The invasive gold clam (Corbicula fluminea) can reach very high population densities, which can harm freshwater ecosystems. Harm that could impacts plants includes the clam's excretion of ammonium and the dense coverage of dead shells.
Impact of ammonium nitrogen excretion
The gold clam excretes a lot of ammonium nitrogen (NH4-N). Some of this ammonium ion (NH4) turns into ammonia (NH3), which can be toxic to invertebrates, fish, and submerged plants. The balance between NH4 and NH3 (together called ammoniacal-N) in water depends on the pH level, with more NH3 produced as pH increases.
To study the impact of clams on native submerged plants, researchers exposed two native species (Potamogeton ochreatus and Myriophyllum triphyllum) to six different concentrations of ammoniacal-N. The plants were kept in a room with a constant temperature of 20°C, 16 hours of light, and 8 hours of dark. The plants were exposed to ammoniacal-N for three days in dosed water and for 21 days in jars. The concentrations of NH4-N were 1, 2, 5, 10, and 20 mg/l, with a control group that had no added NH4-N.

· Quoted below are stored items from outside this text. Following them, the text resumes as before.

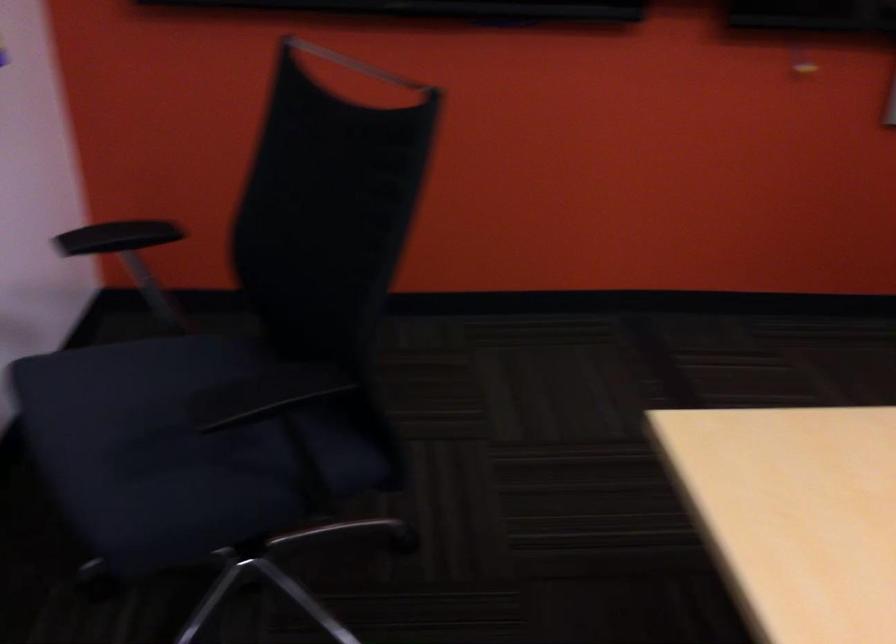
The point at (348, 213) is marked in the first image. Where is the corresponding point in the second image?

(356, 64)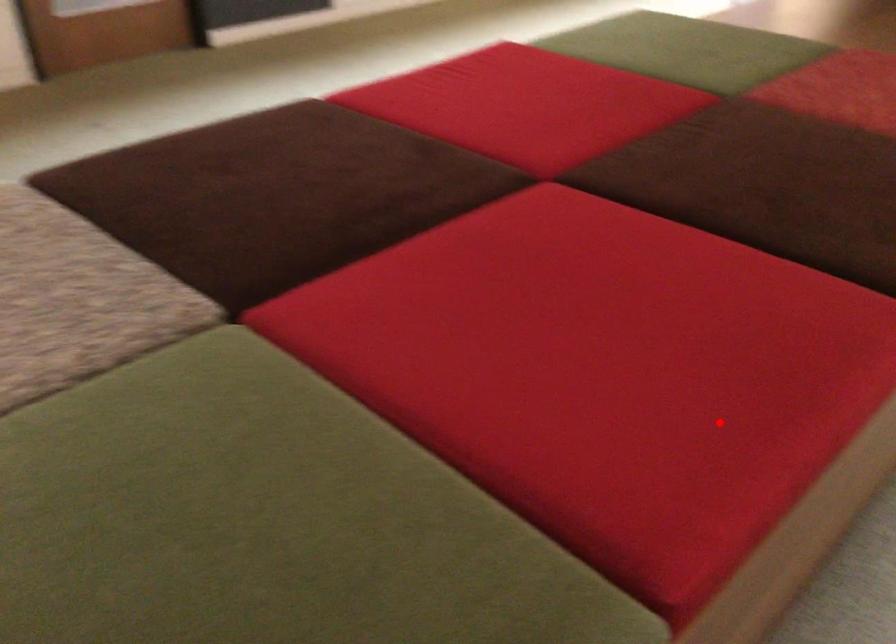
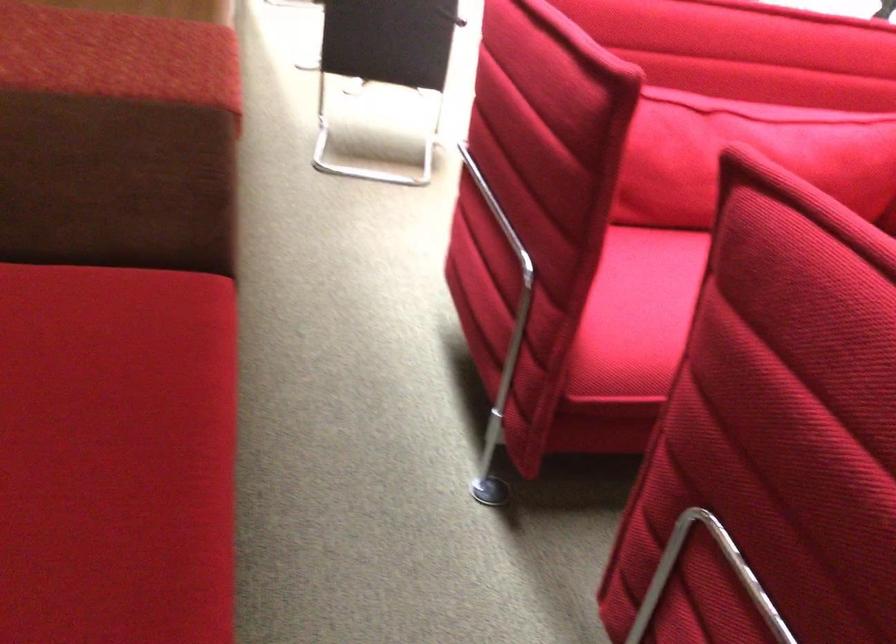
Locate, in the second image, the point that corresponds to the highlighted location in the first image.

(116, 455)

The water was exchanged every three days to keep the concentrations constant. To assess the efficiency of photosynthesis and understand how these plants respond to the environmental conditions researchers (Dr Ben Woodward and Dr Yu Cao) measured photosynthetic yield and efficiency using Pulse-Amplitude-Modulation (PAM) fluorometry.
Preliminary updates - May 2025
Preliminary results suggest that Potamogeton ochreatus is more sensitive to ammoniacal-N than Myriophyllum triphyllum, showing greater declines in photosynthetic efficiency and yield. The final results are expected to be submitted for publication by the end of 2025.
Impact of dead shell coverage of sediments
The dense coverage of dead clam shells may inhibit the germination of native charophyte oospores.
To test this, researchers from NIWA, Dr Yu Cao (Wuhan Botanic Gardens) and mana whenua collected sediments from Lake Tarawera. This lake sediment was known to be rich in viable oospores. They added different densities of clam shells (whole or smashed) to the containers. The clam densities tested were 4000 and 2000 ind./m2 as whole shells and 20000, 10000, 4000, 2000 ind./m2 as smashed shells. Two types of controls were included: one where all germinating charophytes were allowed to grow, and one where all germinating charophytes were removed and counted. This allowed researchers to quantify the total charophyte biomass and the number of germlings (new plants emerging from oospores).
Preliminary updates - May 2025
Photos show that crushed shells may allow more oospore germination, while high densities of smashed shells prevent germlings from emerging.
This experiment is being repeated at NIWA’s Ruakura Aquatic Research Facility and by our international collaborator Dr Yu Cao (Wuhan Botanic Gardens). Results, including datasets, from our initial and repeat experiments will be published by the end of 2025.